- When more than 37,000 health IT professionals get together under one big roof, you expect to hear a lot of buzzwords. Interoperability, patient engagement, and population health were plastered on every booth in the Orange County Convention Center, with companies large and small showing off innovative solutions to shuttle healthcare along its inevitable trajectory towards patient-centered, quality service. While the vast majority of these offerings relied upon or tried to build an integrated model of insights based on the enormous wealth of data being collected by providers every day, there was one term no one seemed to want to mention: big data.
In fact, during three days of interviews with top executives who have extensive experience with analytics, clinical decision support, population health management, and documentation improvement, it only made one single appearance – just after the 28 minute mark of a discussion about cognitive computing with Steve Gold, Vice President of the IBM Watson group.
So why aren’t people talking about big data anymore? Because they’ve accepted that all healthcare data is big data, and it’s only going to be getting bigger. “I heard a statistic that says if you’re an epidemiologist, it would take 176 hours a week to keep up with all the new science and information out there,” Gold said. “Now, that’s just not going to happen. Even if that stat is off by an order of magnitude, there’s just no way. It’s not humanly possible.”
While a supercomputer like Watson certainly has the capability to read, digest, and process such an enormous volume of data, and Gold believes that the future of analytics is in the transition from programmatic computing to cognitive machine learning and natural language processing, not every provider has made it to the point of harnessing such sophisticated technology. Many are still struggling with identifying their primary data streams and tidying them up enough to produce meaningful reporting and actionable insights.

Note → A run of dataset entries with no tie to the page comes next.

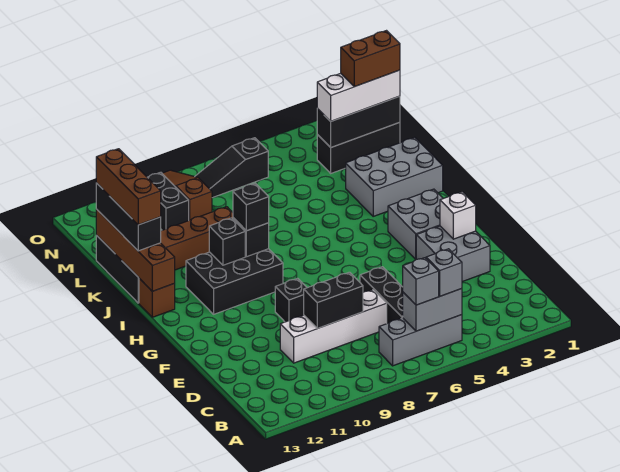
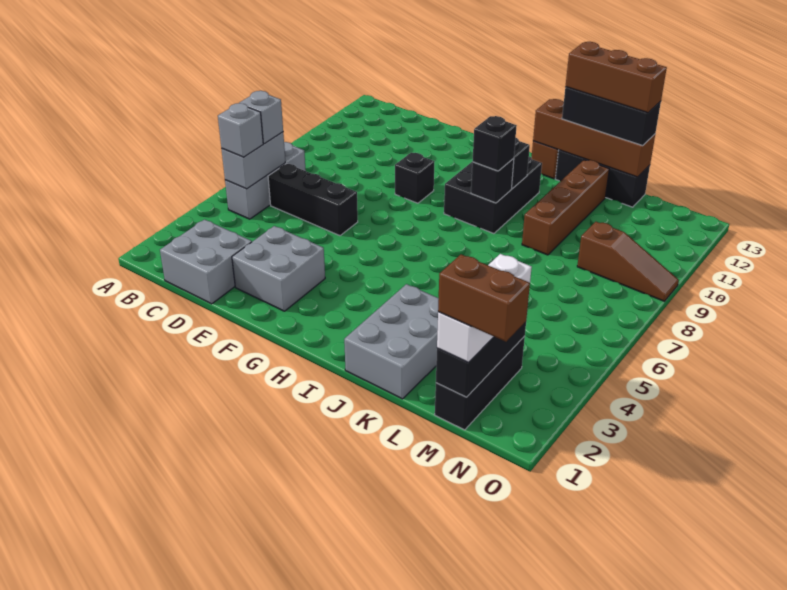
white 1x4 brick [280,290,387,363] -> none
black 1x2 brick [304,272,363,328] -> none
white 1x1 brick [440,192,476,239] -> none
grey 2x2 brick [388,189,443,259] -> grey 2x2 brick moved to [160,220,252,304]
brown 1x2 brick [341,31,400,87] -> brown 1x2 brick turned to [438,254,530,342]
black 1x2 brick [147,172,189,230] -> none
black 1x3 slope [195,138,268,198] -> none

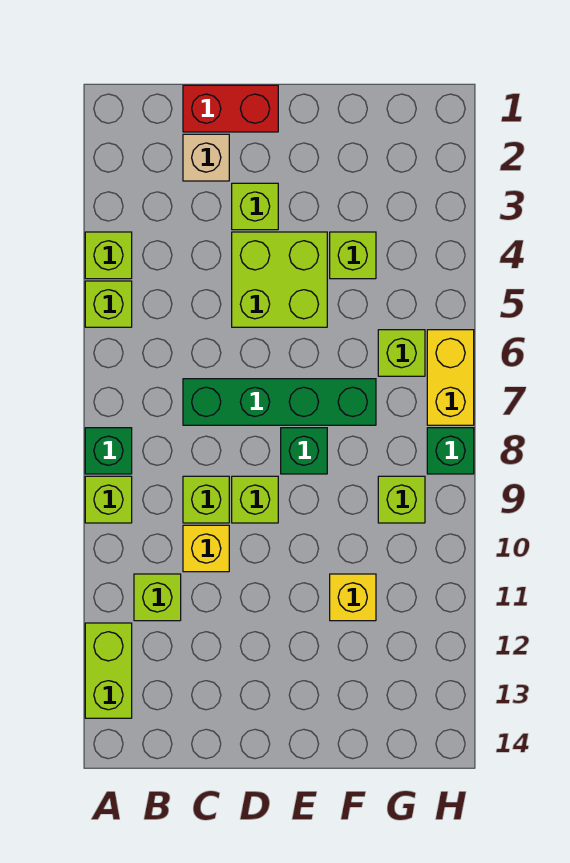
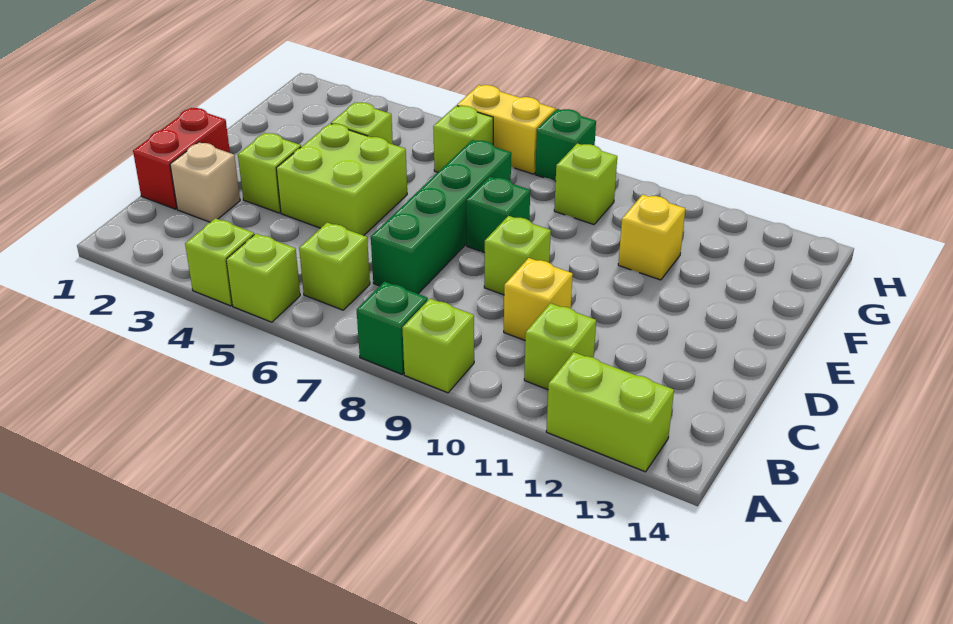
lime 1x1 brick [183,476,229,523] -> lime 1x1 brick moved to [299,223,370,310]

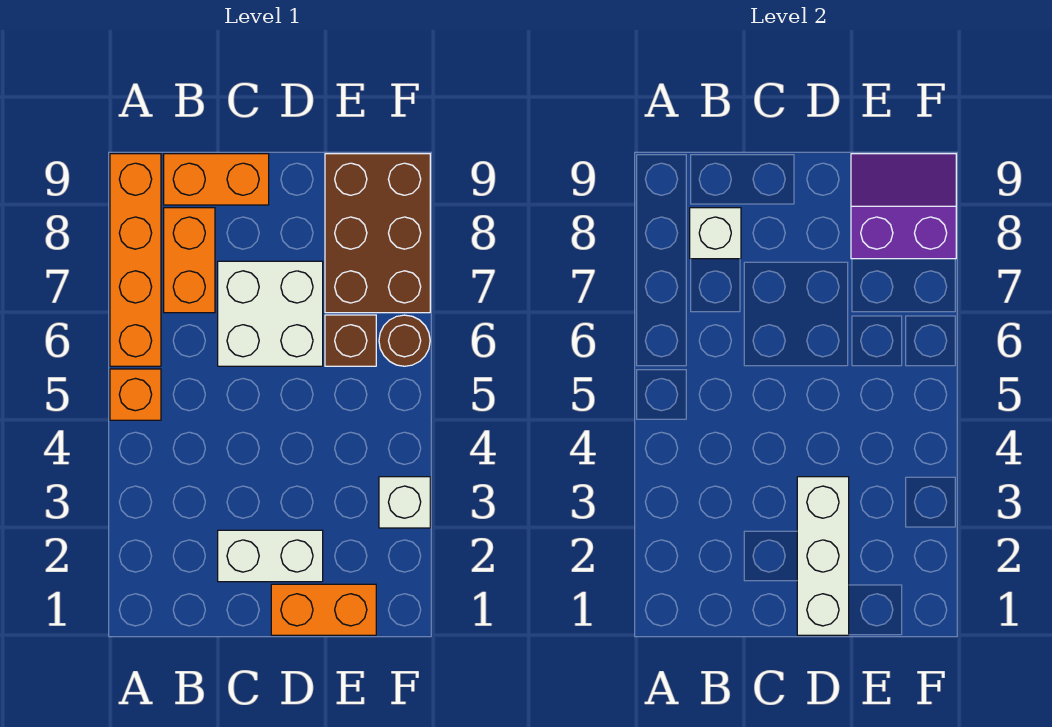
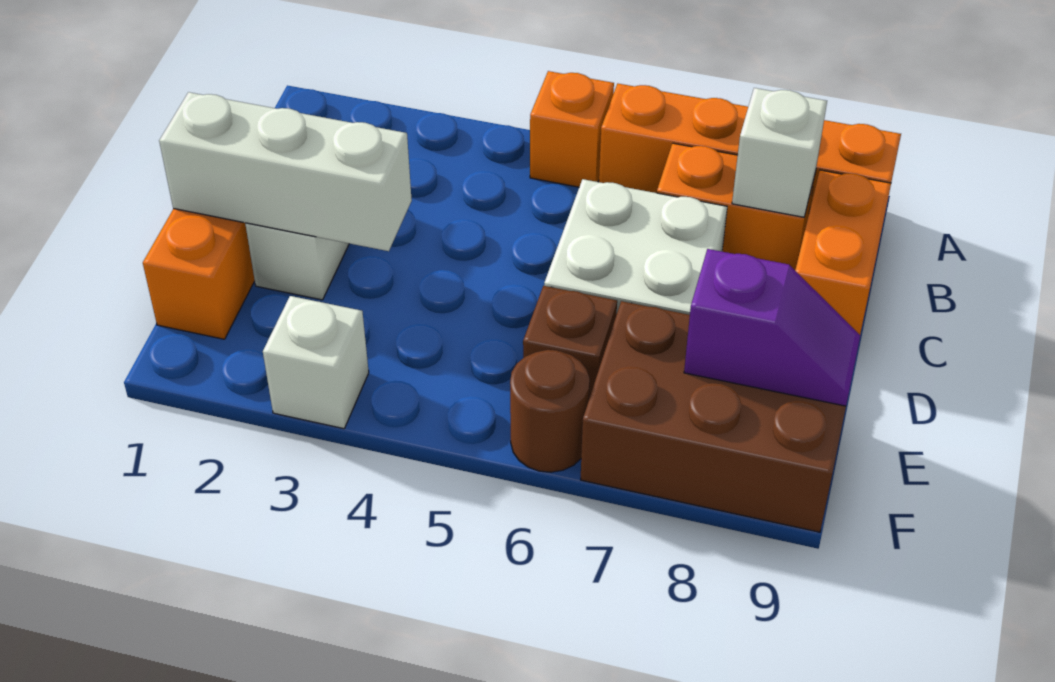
purple 2x2 slope [851,154,956,259] -> purple 1x2 slope [684,249,860,406]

Instead of focusing on big data, providers are interested in tackling the cumbersome process of shaping their information to make it small, lean, and smart. “There are small populations that consume a huge amount of resources,” said Steve Fanning, Vice President of Healthcare Industry Strategy at Infor. “We’re talking about 5% of patients making up 40% of all spending. Targeted programs that engage with those people will become very important.”
Most people would call that “population health management,” but that’s almost as nebulous a term as “big data,” Fanning says. “You see the words ‘population health’ on nearly every booth here at HIMSS, but every one of them has a different opinion on what it is. Infrastructure is critical, and analytics are critical, but what’s not there yet is the ability to engage patients and the ability to manage financial risk. That’s a missing ingredient from the population health approach.”
According to Dan Riskin, MD, CEO of HealthFidelity, that lack of a clear consensus among stakeholders is what is preventing providers from using data as a tool to produce overall value. While a number of vendors have started to build momentum with analytics offerings and providers are engaging with commercial companies and researchers to turn data of all sizes into better outcomes with pilots and studies, these small forays into true population health management are not yet at the point of achieving the ultimate goal.
“I think there’s a lot of experimentation, which is good,” he said. “I think vendors are bringing healthcare organizations into this experimentation, which is also good. We need to figure out what will save money and what won’t, and what will improve outcomes and what won’t. But there’s a lack of focus on value. Is this about just trying to push your revenue, or is it about creating value in the system? There’s a certain amount of ROI when it comes to boosting revenue internally, but that isn’t going to change things long-term. If the focus is reducing costs while keeping quality high, that’s a sustainable strategy.”